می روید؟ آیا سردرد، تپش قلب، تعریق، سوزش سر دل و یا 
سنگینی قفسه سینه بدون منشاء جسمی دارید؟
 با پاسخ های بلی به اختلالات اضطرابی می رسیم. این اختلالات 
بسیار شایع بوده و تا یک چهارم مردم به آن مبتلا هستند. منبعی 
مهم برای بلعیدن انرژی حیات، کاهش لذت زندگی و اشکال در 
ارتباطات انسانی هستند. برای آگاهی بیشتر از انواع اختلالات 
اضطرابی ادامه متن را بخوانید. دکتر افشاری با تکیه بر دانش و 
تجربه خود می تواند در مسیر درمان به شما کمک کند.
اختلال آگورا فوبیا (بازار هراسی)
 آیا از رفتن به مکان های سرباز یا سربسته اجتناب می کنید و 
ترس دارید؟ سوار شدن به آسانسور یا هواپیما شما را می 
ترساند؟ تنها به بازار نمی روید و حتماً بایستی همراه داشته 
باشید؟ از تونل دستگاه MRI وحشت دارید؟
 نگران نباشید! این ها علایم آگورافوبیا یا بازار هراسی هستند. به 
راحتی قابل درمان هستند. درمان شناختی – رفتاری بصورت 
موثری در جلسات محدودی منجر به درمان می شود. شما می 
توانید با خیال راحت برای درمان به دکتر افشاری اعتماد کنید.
::::
■ REQUIREMENT ■
Only lines containing the word "هستند" should appear in the answer, and every such line from the records above must be there.

■ YOUR SOLUTION ■
بسیار شایع بوده و تا یک چهارم مردم به آن مبتلا هستند. منبعی 
ارتباطات انسانی هستند. برای آگاهی بیشتر از انواع اختلالات 
 نگران نباشید! این ها علایم آگورافوبیا یا بازار هراسی هستند. به 
راحتی قابل درمان هستند. درمان شناختی – رفتاری بصورت 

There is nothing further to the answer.